WHAT YOU ARE ASKED TO DO: In the entries below, count each line holding the word "know". Answer with the total alone.

════════════════

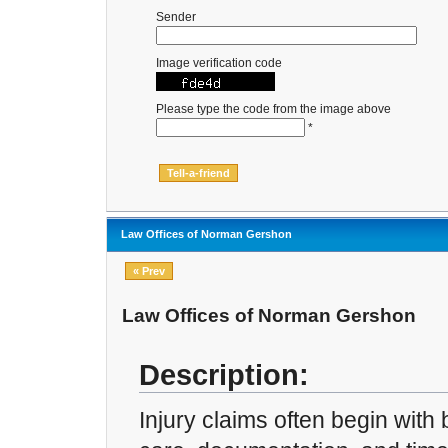
Sender
Image verification code
Please type the code from the image above
*
Law Offices of Norman Gershon
« Prev
Law Offices of Norman Gershon
Description:
Injury claims often begin with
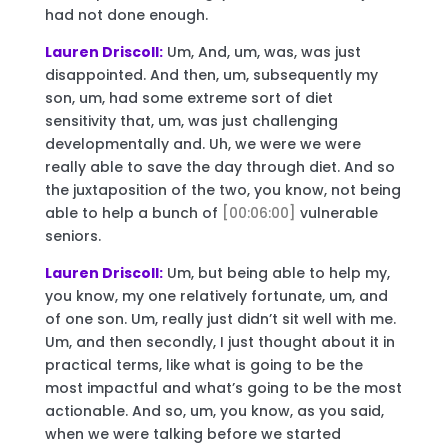
had not done enough.
Lauren Driscoll:
Um, And, um, was, was just
disappointed. And then, um, subsequently my
son, um, had some extreme sort of diet
sensitivity that, um, was just challenging
developmentally and. Uh, we were we were
really able to save the day through diet. And so
the juxtaposition of the two, you know, not being
able to help a bunch of
[00:06:00]
vulnerable
seniors.
Lauren Driscoll:
Um, but being able to help my,
you know, my one relatively fortunate, um, and
of one son. Um, really just didn’t sit well with me.
Um, and then secondly, I just thought about it in
practical terms, like what is going to be the
most impactful and what’s going to be the most
actionable. And so, um, you know, as you said,
when we were talking before we started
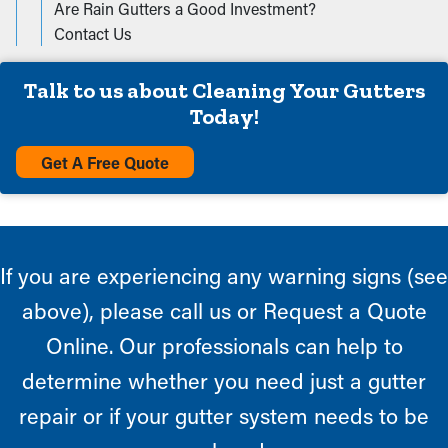
Are Rain Gutters a Good Investment?
Contact Us
Talk to us about Cleaning Your Gutters
Today!
Get A Free Quote
If you are experiencing any warning signs (see
above), please call us or Request a Quote
Online. Our professionals can help to
determine whether you need just a gutter
repair or if your gutter system needs to be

════════════════

TASK OUTPUT: 3